== WHAT THIS TASK INVOLVES ==
Wherever a picture appears, leave it out; set down everything else in the records exactly.

== GIVEN DATA ==
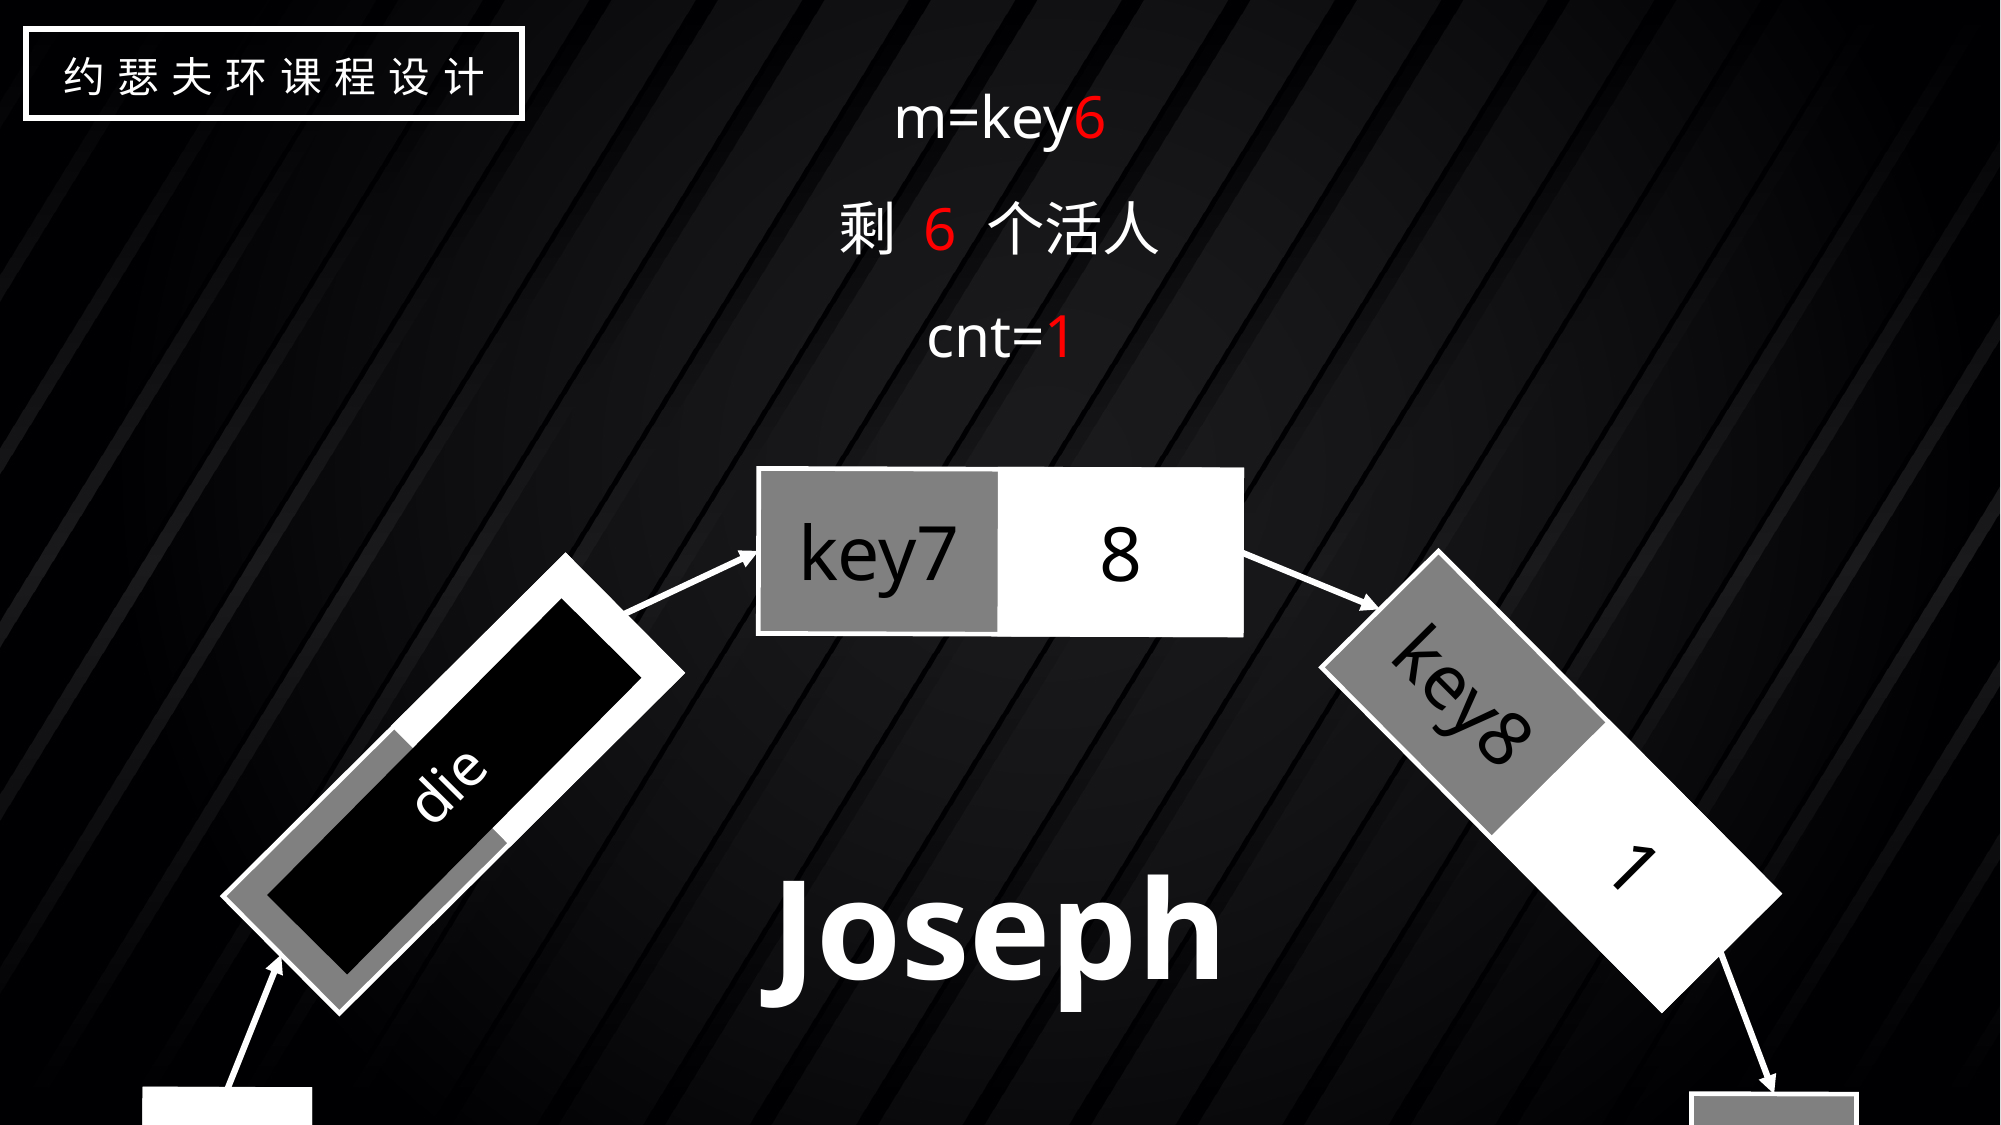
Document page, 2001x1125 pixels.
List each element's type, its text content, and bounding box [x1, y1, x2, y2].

text_box m=key6 [819, 72, 1181, 158]
text_box 约瑟夫环课程设计 [26, 43, 522, 109]
picture [0, 0, 2001, 1125]
text_box 剩 6 个活人 [819, 184, 1181, 270]
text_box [136, 477, 1864, 1125]
text_box [25, 28, 523, 119]
text_box cnt=1 [822, 291, 1183, 377]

== ANSWER SPACE ==
Document page, 2001x1125 pixels.
List each element's type, its text content, and bounding box [x1, y1, x2, y2].

text_box m=key6 [819, 72, 1181, 158]
text_box 约瑟夫环课程设计 [26, 43, 522, 109]
picture [0, 0, 2001, 1125]
text_box 剩 6 个活人 [819, 184, 1181, 270]
text_box [136, 477, 1864, 1125]
text_box [25, 28, 523, 119]
text_box cnt=1 [822, 291, 1183, 377]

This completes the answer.